■ Your assignment
Take the listing below and print exactly the lines starting at the line containing "above) | 27 | 27 |" and ending at the line containing "details) | 5 | 5 |", both ends included, and no others.
◆ ◆ ◆ ◆ ◆
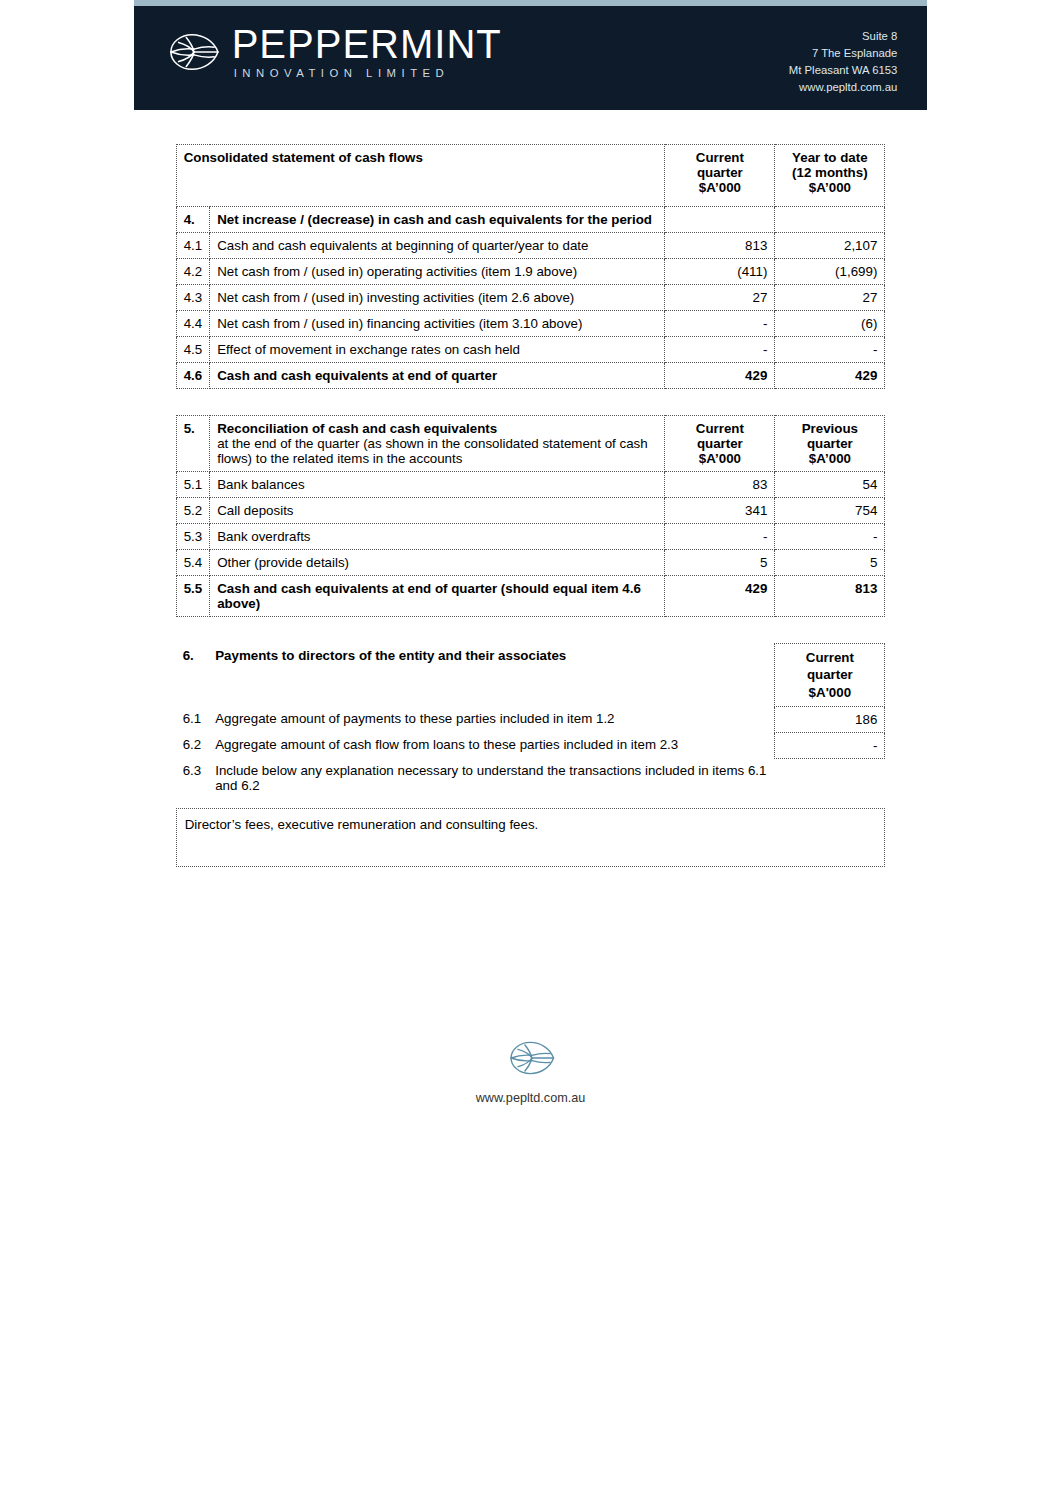PEPPERMINT INNOVATION LIMITED
Suite 8
7 The Esplanade
Mt Pleasant WA 6153
www.pepltd.com.au
| Consolidated statement of cash flows | Current quarter $A’000 | Year to date (12 months) $A’000 |
| 4. | Net increase / (decrease) in cash and cash equivalents for the period | | |
| 4.1 | Cash and cash equivalents at beginning of quarter/year to date | 813 | 2,107 |
| 4.2 | Net cash from / (used in) operating activities (item 1.9 above) | (411) | (1,699) |
| 4.3 | Net cash from / (used in) investing activities (item 2.6 above) | 27 | 27 |
| 4.4 | Net cash from / (used in) financing activities (item 3.10 above) | - | (6) |
| 4.5 | Effect of movement in exchange rates on cash held | - | - |
| 4.6 | Cash and cash equivalents at end of quarter | 429 | 429 |
| 5. | Reconciliation of cash and cash equivalents at the end of the quarter (as shown in the consolidated statement of cash flows) to the related items in the accounts | Current quarter $A’000 | Previous quarter $A’000 |
| 5.1 | Bank balances | 83 | 54 |
| 5.2 | Call deposits | 341 | 754 |
| 5.3 | Bank overdrafts | - | - |
| 5.4 | Other (provide details) | 5 | 5 |
| 5.5 | Cash and cash equivalents at end of quarter (should equal item 4.6 above) | 429 | 813 |
| 6. | Payments to directors of the entity and their associates | Current quarter $A'000 |
| 6.1 | Aggregate amount of payments to these parties included in item 1.2 | 186 |
| 6.2 | Aggregate amount of cash flow from loans to these parties included in item 2.3 | - |
| 6.3 | Include below any explanation necessary to understand the transactions included in items 6.1 and 6.2 | |
Director’s fees, executive remuneration and consulting fees.
www.pepltd.com.au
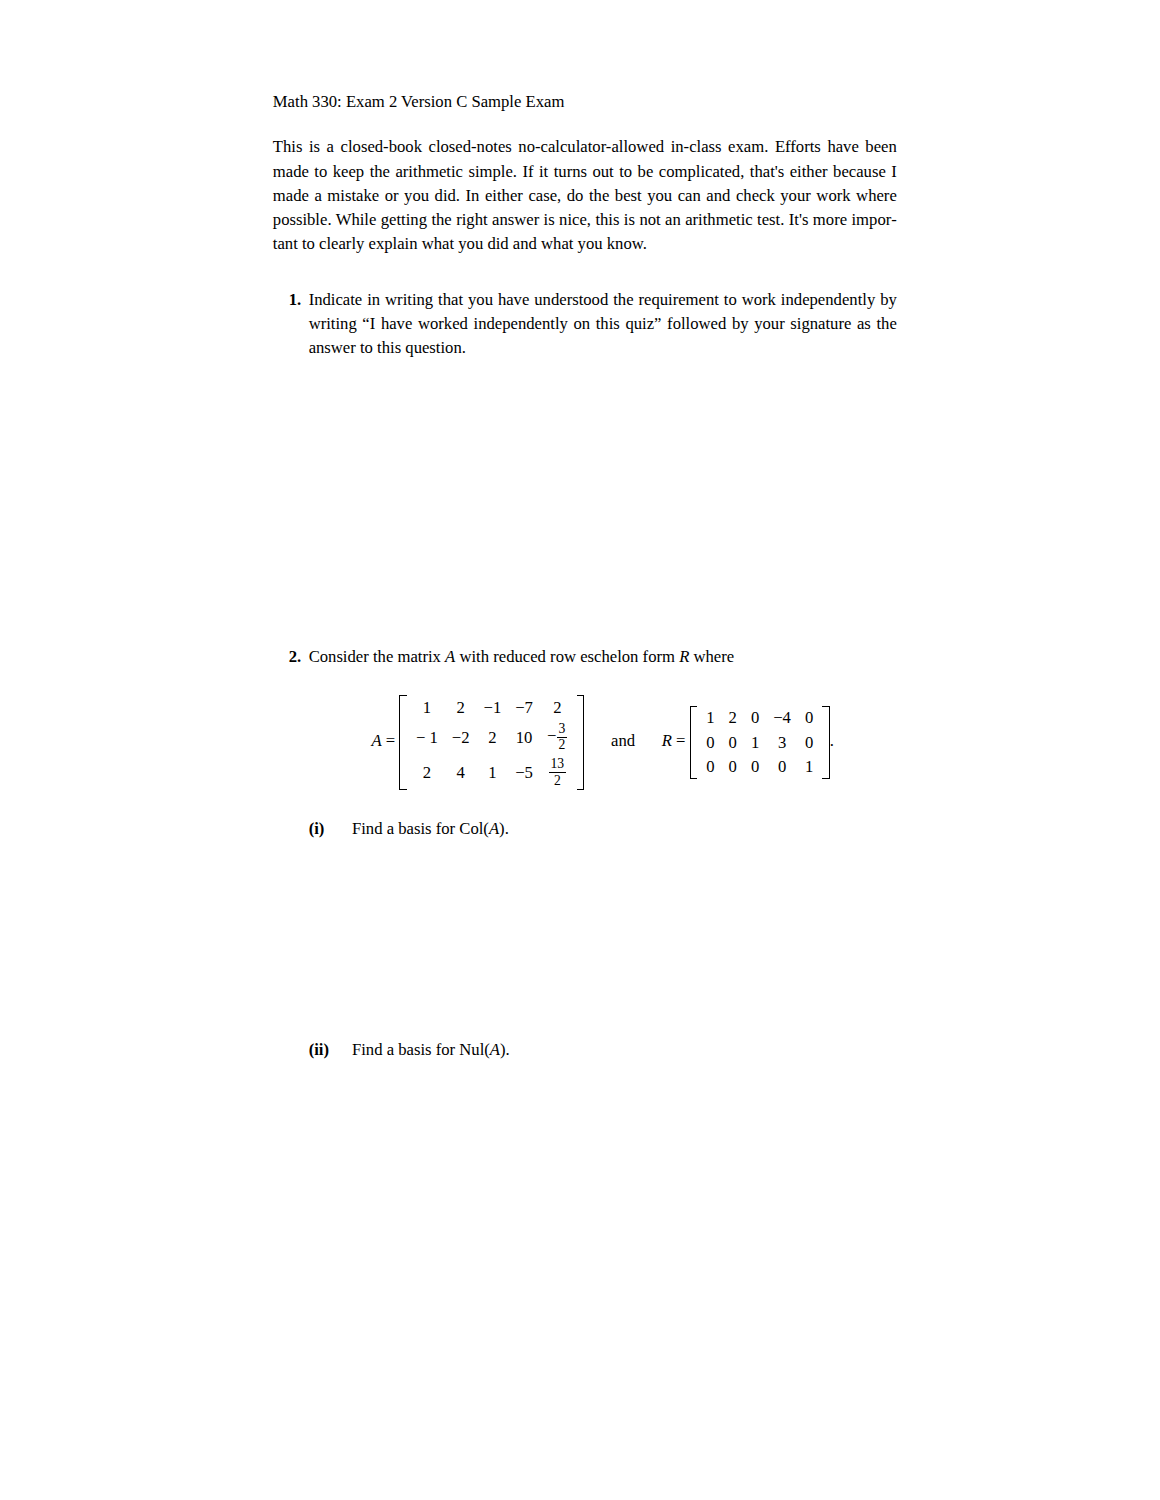Math 330: Exam 2 Version C Sample Exam
This is a closed-book closed-notes no-calculator-allowed in-class exam. Efforts have been made to keep the arithmetic simple. If it turns out to be complicated, that's either because I made a mistake or you did. In either case, do the best you can and check your work where possible. While getting the right answer is nice, this is not an arithmetic test. It's more important to clearly explain what you did and what you know.
Indicate in writing that you have understood the requirement to work independently by writing “I have worked independently on this quiz” followed by your signature as the answer to this question.
Consider the matrix A with reduced row eschelon form R where
A =
| 1 | 2 | −1 | −7 | 2 |
| − 1 | −2 | 2 | 10 | − 3 2 |
| 2 | 4 | 1 | −5 | 13 2 |
and R =
| 1 | 2 | 0 | −4 | 0 |
| 0 | 0 | 1 | 3 | 0 |
| 0 | 0 | 0 | 0 | 1 |
.
Find a basis for Col(A).
Find a basis for Nul(A).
◆ ◆ ◆ ◆ ◆
■ Response to the exercise
| 4.3 | Net cash from / (used in) investing activities (item 2.6 above) | 27 | 27 |
| 4.4 | Net cash from / (used in) financing activities (item 3.10 above) | - | (6) |
| 4.5 | Effect of movement in exchange rates on cash held | - | - |
| 4.6 | Cash and cash equivalents at end of quarter | 429 | 429 |
| 5. | Reconciliation of cash and cash equivalents at the end of the quarter (as shown in the consolidated statement of cash flows) to the related items in the accounts | Current quarter $A’000 | Previous quarter $A’000 |
| 5.1 | Bank balances | 83 | 54 |
| 5.2 | Call deposits | 341 | 754 |
| 5.3 | Bank overdrafts | - | - |
| 5.4 | Other (provide details) | 5 | 5 |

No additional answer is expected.